EXERCISE INPUT below:

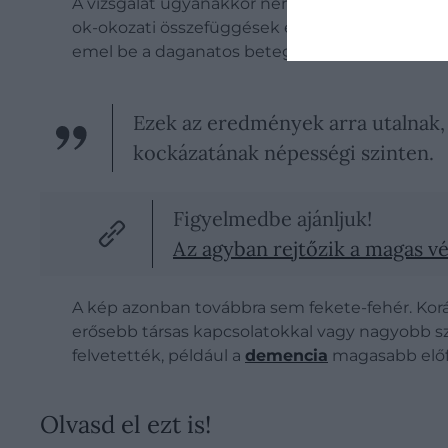
A vizsgálat ugyanakkor nem követte nyomon ho
ok-okozati összefüggések értelmezését, és azt i
emel be a daganatos betegségek kockázati té
Ezek az eredmények arra utalnak, h
kockázatának népességi szinten.
Figyelmedbe ajánljuk!
Az agyban rejtőzik a magas vé
A kép azonban továbbra sem fekete-fehér. Korább
erősebb társas kapcsolatokkal vagy nagyobb s
felvetették, például a
demencia
magasabb előf
Olvasd el ezt is!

End of EXERCISE INPUT.

## ACTIVITY
Restate word for word each line of the data from the one with "Az agyban rejtőzik a magas vé" to the last, keeping both ends.

## SOLUTION TO THE EXERCISE
Az agyban rejtőzik a magas vé
A kép azonban továbbra sem fekete-fehér. Korább
erősebb társas kapcsolatokkal vagy nagyobb s
felvetették, például a
demencia
magasabb előf
Olvasd el ezt is!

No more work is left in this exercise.